With a sense of urgency, they observed social practices, made wax-cylinder recordings of folktales and oral literature for linguistic analysis, collected artifacts, amassed data on physical "types," and made numerous photographs, producing a detailed record of life in the Greater North Pacific Region one hundred years ago. Although the expedition did not yield a precise ethno-history of the first Americans, it provided a wealth of data on variations and connections between populations on both sides of Pacific that scholars still draw on today. This record is an equally valuable resource for northern peoples today.
Expedition scientists systematically studied the cultural, racial, and linguistic attributes of peoples living in the Greater North Pacific Region. This huge area which extends like a giant arc from the Northwest Coast of North America to the Bering Strait and along the Pacific Coast of Siberia to the cultural borderlands of China, Korea, and Japan.

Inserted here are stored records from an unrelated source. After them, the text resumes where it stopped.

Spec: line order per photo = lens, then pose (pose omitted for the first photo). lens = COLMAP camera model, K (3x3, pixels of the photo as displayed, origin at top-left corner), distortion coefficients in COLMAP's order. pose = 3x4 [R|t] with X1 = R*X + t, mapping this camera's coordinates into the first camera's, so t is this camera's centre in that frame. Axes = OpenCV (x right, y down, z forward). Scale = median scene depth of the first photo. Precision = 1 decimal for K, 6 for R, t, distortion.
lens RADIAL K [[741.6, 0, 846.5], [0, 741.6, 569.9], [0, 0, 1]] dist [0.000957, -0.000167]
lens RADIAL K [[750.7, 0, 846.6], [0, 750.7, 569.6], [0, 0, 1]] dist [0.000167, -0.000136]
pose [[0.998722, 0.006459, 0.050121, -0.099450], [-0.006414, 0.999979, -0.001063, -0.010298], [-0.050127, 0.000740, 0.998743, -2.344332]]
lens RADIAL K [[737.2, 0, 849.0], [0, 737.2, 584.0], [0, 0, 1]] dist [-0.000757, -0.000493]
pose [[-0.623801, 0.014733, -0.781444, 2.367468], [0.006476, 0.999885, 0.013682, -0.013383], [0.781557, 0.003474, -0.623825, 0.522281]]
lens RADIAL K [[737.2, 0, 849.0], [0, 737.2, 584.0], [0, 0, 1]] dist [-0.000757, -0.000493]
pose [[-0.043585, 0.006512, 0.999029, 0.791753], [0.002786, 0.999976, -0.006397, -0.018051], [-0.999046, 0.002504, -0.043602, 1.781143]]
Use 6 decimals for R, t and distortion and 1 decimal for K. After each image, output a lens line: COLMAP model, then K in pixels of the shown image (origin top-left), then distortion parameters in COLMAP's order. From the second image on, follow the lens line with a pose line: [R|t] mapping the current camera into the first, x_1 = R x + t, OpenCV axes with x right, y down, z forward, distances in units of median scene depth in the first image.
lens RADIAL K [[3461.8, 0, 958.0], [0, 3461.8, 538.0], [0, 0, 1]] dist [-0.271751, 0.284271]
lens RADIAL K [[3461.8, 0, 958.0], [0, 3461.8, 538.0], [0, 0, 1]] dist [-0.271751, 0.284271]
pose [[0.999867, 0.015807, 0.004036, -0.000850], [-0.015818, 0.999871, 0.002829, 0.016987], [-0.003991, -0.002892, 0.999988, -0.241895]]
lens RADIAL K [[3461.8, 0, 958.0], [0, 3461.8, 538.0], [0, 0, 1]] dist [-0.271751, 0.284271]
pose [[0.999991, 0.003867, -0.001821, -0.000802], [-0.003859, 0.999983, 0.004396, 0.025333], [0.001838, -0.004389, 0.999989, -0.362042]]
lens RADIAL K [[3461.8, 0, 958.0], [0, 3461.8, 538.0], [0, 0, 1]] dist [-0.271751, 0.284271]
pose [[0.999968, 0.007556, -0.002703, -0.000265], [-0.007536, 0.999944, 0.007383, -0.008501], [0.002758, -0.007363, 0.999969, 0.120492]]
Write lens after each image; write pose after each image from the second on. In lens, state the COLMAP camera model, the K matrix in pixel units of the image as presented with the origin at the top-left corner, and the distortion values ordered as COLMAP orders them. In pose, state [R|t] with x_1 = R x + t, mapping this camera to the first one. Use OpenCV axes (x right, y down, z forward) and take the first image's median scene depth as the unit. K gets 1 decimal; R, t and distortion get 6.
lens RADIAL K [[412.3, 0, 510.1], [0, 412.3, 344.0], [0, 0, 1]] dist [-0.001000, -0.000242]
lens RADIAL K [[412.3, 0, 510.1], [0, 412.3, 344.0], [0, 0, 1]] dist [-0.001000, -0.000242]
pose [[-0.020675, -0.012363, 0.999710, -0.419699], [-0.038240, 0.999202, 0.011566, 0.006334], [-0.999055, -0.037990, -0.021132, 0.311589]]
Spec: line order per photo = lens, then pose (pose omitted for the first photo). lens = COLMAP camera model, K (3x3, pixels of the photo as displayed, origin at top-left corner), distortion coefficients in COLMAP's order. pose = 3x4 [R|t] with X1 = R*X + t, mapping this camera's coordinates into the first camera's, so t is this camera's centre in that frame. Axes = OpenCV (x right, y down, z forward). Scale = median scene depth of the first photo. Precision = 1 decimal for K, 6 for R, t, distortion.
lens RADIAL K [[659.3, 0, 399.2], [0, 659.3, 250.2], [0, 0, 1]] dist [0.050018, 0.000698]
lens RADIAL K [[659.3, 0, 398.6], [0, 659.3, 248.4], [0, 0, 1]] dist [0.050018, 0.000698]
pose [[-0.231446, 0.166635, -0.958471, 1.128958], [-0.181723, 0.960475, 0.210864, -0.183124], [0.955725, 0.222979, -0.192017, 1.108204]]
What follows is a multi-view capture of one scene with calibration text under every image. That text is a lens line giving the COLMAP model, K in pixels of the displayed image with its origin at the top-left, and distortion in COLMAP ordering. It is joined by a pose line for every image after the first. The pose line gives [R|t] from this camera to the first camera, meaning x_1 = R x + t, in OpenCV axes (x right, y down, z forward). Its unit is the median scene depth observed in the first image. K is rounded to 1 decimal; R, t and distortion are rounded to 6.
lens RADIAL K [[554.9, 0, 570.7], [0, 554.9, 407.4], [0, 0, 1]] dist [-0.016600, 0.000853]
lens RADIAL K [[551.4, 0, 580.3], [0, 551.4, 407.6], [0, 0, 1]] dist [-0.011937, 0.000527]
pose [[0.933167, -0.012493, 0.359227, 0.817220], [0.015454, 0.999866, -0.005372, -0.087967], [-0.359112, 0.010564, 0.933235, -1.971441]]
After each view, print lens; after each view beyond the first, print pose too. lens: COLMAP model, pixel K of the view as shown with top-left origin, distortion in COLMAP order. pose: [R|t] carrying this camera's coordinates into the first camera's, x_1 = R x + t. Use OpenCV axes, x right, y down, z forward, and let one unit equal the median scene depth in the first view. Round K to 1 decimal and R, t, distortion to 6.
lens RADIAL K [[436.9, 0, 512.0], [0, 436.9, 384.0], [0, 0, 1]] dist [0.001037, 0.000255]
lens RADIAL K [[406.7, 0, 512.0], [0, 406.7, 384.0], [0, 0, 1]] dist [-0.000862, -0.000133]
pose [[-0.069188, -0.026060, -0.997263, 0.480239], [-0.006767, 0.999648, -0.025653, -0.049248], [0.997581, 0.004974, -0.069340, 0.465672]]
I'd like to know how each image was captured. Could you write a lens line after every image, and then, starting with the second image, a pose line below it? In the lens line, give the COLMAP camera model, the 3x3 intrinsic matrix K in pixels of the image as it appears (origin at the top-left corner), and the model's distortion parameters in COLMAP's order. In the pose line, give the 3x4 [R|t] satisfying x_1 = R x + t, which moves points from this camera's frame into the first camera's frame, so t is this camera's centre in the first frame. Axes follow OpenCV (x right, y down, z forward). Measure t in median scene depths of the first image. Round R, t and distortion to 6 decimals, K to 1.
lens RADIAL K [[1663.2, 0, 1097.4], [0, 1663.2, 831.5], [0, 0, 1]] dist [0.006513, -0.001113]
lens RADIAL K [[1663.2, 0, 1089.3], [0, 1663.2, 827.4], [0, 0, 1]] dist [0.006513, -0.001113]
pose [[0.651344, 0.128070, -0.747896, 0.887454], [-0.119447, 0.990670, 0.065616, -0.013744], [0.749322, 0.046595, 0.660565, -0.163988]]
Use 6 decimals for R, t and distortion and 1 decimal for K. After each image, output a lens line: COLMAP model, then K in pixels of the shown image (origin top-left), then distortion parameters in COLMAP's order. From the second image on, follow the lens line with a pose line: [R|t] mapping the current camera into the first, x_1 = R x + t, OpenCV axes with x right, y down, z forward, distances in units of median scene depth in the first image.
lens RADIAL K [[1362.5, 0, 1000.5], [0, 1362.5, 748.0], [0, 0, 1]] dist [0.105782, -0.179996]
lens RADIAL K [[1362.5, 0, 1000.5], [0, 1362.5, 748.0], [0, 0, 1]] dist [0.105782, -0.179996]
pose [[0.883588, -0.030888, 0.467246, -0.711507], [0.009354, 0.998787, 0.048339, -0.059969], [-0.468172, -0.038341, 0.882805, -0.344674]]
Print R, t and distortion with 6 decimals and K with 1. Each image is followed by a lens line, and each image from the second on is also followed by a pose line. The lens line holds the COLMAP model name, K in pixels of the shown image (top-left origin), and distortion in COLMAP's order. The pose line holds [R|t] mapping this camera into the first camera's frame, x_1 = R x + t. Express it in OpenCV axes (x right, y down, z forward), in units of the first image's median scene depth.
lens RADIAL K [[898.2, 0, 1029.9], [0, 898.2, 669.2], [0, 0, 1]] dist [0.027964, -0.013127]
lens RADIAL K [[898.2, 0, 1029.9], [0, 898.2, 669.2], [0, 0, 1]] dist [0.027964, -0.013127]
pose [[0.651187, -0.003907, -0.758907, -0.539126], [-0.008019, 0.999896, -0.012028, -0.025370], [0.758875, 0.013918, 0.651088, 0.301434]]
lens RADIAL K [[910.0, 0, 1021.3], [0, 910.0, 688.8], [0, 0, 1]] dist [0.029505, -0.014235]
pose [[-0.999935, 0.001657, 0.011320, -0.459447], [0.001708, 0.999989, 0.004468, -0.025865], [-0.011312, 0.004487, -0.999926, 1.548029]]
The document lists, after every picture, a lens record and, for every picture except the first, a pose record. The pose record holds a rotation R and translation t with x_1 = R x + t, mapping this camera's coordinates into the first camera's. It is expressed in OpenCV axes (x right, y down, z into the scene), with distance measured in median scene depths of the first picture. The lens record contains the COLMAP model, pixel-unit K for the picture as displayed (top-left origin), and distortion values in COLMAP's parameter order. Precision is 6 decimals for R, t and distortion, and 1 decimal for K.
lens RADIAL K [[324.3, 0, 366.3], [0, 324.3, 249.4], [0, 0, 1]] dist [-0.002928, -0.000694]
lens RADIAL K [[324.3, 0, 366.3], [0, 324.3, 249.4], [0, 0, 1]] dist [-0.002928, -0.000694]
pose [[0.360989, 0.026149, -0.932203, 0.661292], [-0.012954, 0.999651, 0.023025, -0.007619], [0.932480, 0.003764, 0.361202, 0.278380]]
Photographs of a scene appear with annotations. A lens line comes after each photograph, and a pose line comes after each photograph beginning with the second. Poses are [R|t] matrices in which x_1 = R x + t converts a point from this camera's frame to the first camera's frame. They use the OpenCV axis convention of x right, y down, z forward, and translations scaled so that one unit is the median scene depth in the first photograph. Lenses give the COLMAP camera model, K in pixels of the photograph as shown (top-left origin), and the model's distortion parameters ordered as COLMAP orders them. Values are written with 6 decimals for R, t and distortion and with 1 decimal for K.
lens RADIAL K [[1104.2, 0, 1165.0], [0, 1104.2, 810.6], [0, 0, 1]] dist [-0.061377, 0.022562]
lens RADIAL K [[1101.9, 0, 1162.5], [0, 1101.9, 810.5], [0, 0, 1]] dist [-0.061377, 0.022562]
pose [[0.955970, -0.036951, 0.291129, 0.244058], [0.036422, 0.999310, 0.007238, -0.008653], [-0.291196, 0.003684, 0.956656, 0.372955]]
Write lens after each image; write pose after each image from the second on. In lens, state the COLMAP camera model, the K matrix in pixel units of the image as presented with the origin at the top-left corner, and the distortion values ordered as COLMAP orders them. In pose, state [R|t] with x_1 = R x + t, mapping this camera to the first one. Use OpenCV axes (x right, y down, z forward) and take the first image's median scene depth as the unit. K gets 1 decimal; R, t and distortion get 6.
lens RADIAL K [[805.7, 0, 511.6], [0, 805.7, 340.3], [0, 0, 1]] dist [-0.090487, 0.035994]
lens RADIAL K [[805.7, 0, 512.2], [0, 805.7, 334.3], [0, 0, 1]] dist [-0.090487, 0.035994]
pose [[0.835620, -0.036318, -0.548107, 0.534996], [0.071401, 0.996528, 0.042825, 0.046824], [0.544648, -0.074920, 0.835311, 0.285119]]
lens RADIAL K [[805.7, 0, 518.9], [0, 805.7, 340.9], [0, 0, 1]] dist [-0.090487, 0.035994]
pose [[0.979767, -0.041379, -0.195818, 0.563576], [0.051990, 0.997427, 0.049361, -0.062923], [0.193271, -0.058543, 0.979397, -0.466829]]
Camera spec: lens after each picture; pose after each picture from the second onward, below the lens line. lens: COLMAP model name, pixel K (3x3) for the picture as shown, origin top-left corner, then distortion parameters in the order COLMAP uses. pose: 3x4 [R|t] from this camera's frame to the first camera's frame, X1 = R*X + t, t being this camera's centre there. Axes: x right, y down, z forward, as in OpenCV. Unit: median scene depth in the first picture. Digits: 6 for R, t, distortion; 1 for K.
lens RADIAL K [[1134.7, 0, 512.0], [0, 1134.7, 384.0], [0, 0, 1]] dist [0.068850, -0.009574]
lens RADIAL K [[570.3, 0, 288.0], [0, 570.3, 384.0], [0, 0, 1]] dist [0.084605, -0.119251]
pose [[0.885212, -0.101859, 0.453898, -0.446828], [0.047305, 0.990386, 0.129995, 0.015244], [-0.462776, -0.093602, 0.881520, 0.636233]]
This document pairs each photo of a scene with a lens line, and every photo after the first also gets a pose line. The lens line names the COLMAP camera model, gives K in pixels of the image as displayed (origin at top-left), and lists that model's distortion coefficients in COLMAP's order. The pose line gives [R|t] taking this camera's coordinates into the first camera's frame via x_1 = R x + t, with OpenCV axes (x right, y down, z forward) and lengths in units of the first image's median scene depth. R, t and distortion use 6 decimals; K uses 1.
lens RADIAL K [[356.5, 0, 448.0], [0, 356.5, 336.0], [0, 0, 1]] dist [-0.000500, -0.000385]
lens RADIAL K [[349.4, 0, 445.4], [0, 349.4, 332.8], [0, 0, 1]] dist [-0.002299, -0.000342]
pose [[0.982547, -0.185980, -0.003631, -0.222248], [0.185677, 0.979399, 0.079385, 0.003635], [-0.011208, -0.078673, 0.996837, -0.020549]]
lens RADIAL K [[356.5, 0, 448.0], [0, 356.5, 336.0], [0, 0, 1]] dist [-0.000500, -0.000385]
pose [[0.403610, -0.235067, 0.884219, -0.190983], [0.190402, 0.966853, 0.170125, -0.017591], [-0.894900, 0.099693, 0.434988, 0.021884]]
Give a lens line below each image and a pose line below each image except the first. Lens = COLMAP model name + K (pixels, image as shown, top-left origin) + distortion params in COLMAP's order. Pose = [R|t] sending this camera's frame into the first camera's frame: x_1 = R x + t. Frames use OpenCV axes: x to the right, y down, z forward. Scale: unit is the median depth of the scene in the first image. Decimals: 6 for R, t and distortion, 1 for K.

Morris K. Jesup, then president of the Museum, financed the expedition. On the North American Side, Boas, with Livingston Farrand and James Teit, studied the Lillooet, Shuswap, and Chilcotin of British Columbia. Teit would also work with the Nlaka'pamux. At the village of Bella Coola, Boas joined his principal assistant and collaborator, George Hunt, to work with Nuxalk informants and Kwakwaka'wakw (Kwakiutal) texts. In the expedition's second year, he visited Alert Bay to continue his life-long research with Hunt on Kwakwala'wakw culture. John R. Swanton researched the Haida of the Queen Charlotte Islands.
The Siberian team covered a far larger area under much more difficult conditions. Berthold Laufer studied the Nivkh, Evenk, and Ainu of Sakhalin Island. He then crossed over to the Siberian mainland to study the Nanai and related peoples of the Amur River region. Waldemar Bogoras began his research on Chukotka at the mouth of the Anadyr River, spending four months with the Chukchi who made their summer camps along the seacoast. Leaving his wife behind to continue expedition work in Marinsky Post, Bogoras spent the next year journeying through a territory ranging from Indian Point and Saint Lawrence Island in the northeast to Kamchatka in the southwest.
Traveling mostly by dogsled, he continued his research in communities of Chukchi, Even, and Asiatic Eskimo. Waldemar Jochelson and Dina Jochelson-Brodskaya worked with the Maritime Koryak of Kamchatka and the Yukagir in the vicinity of the Kolyma River, traveling by sled, river raft, or on foot when a navigable river unexpectedly froze. On their westward journey home, the Jochelsons traveled through Yakutia, where they researched and collected from the Sakha. Correspondence from the field gives a vivid picture of the conditions under which these several scientists worked.